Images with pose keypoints
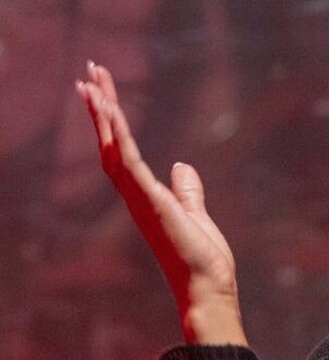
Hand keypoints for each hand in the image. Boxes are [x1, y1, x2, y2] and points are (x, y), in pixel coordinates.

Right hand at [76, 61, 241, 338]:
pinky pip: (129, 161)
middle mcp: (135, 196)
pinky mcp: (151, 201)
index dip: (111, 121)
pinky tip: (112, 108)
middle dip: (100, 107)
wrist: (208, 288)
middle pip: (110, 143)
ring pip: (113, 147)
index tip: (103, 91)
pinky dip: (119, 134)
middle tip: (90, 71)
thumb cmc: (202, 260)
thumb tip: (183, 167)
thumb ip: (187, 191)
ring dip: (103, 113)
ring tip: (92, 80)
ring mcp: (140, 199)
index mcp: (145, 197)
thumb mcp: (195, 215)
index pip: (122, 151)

→ Work request
Omit the pictures, then output every record exactly as given.

→ Response to the exercise
Hand keypoints for each hand in the image. Boxes are [x1, y1, x2, y2] and points are (x, y), in pixel coordinates.

Right hand at [76, 61, 241, 338]:
pinky pip: (129, 161)
middle mcp: (135, 196)
pinky mcp: (151, 201)
index dip: (111, 121)
pinky tip: (112, 108)
middle dip: (100, 107)
wrist: (208, 288)
middle pip: (110, 143)
ring pip: (113, 147)
index tip: (103, 91)
pinky dip: (119, 134)
middle tip: (90, 71)
thumb cmc: (202, 260)
thumb tip: (183, 167)
thumb ip: (187, 191)
ring dip: (103, 113)
ring tip: (92, 80)
ring mcp: (140, 199)
index mcp: (145, 197)
thumb mcp: (195, 215)
index pip: (122, 151)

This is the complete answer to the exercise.